Marcia Reynolds: With production moving out of this country, we have to focus more on innovation and creating intellectual property However, most organizations are fear-based, not creativity based. Or, in your words, they are malevolent, not benevolent, which limits discovery and risk-taking. How do you make the switch from an efficiency-based model to one that is creativity based? One thing you would suggest is to create a benevolent environment. ls there anything else you see that could promote creativity instead of honoring how we are working ourselves to death?
Dr. Sapolsky: One factor is recognizing there is significant transitional cost to doing that. Making these changes takes time. It will take time and money, though the payoff is clear if organizations make this investment. Also, they have to accept that innovation takes a huge ratio; there are usually many stupid dead-ends before finding the big one that pays off. The problem is, this rarely happens. We see this where it takes a generation to die out before new ideas take hold. Like with Dar win, no one his age became Darwinists. It was the younger generation that flocked to his ideas. It can be discouraging to be the first in anything.
Marcia Reynolds: I’ve often felt that the hope for our corporations was with the younger generation, but if what you say is true, when they reach eminence, the cycle continues. Sounds like we have to find some way to let young minds have more of a voice on a continuous basis.

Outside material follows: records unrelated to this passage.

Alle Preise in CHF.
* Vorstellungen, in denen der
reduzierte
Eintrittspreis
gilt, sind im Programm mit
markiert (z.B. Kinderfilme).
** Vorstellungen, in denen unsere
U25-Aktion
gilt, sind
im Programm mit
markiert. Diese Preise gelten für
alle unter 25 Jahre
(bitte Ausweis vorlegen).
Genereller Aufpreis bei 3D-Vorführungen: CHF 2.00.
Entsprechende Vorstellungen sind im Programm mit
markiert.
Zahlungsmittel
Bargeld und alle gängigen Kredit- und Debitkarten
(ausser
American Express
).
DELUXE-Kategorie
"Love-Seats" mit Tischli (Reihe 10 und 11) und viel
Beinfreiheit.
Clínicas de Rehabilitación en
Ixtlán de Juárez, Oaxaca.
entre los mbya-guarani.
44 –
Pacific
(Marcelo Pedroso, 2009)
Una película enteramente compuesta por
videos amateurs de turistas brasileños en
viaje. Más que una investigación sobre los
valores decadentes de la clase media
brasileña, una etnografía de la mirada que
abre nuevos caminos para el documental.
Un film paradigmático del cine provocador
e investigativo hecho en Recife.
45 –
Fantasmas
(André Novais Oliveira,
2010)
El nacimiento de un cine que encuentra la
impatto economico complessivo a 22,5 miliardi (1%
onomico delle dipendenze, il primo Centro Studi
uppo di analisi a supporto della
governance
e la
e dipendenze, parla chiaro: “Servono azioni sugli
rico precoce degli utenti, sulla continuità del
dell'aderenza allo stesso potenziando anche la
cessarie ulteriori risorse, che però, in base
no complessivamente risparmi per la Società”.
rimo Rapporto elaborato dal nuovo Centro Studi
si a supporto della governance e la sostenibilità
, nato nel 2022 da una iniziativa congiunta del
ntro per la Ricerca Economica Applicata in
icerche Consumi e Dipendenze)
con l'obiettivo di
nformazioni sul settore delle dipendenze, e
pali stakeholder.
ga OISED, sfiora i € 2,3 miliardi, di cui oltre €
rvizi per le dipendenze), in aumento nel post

Dr Sapolsky: There’s a great book by Frank Sulloway, called Born to Rebel. He’s a science historian. He spent 27 years working on this book. He took something like 30 scientific controversies from the last 400 years, such as the ideas of Copernicus, Galileo, and Darwin, but also nonsense stuff like phrenology and cold fusion. He did intensive research on the lives of four thousand or so scientists who played principal roles in these controversies, trying to come up with variables that could predict who were the intellectual radicals that embraced these new movements and who were the conservatives who fought against it. He found about 9 variables which collectively gave him about 85% predictability. In particular, birth order was most critical, with first-born children more likely to be conformists while the later-born ones tended to be more creative and more likely to reject the status quo. The relationship with their father made a difference. For example, if the father was just a “swell guy,” the son, especially a first-born, was unlikely to ever have an intellectually creative thought. Independent of how you got along with your parents, were they socially progressive? If they were Socratic or Abolitionists, they were more likely to produce an intellectual radical. Had they spent a significant amount of time outside their culture when they were growing up? If we put all of these things together, we can predict intellectual creativity.
Marcia Reynolds: I wish we could know more about people’s histories when hiring them, if a corporate culture wants to nurture this intellectual radicalism.
Dr. Sapolsky: Yes, but you have to be careful when charging such people with a lot of responsibility Really young people might enjoy throwing everything up in the air every three hours.
Marcia Reynolds: We want some control over the chaos, or a method for our madness. We need young minds, but we also need the wisdom that comes with experience.
Dr. Sapolsky: Overall, there’s got to be a more insightful way to do things, and I believe age and experience can give you that. Maybe people just have to do it for themselves, through their own consciousness. People can catch themselves before they become mechanical and make sure they change jobs or change their routine. Maybe the executive decides that every few years you leave a company and start a new one. Its not really clear how we can manage this, but I think if people are aware of what is going on, they can make better decisions to keep their creativity alive.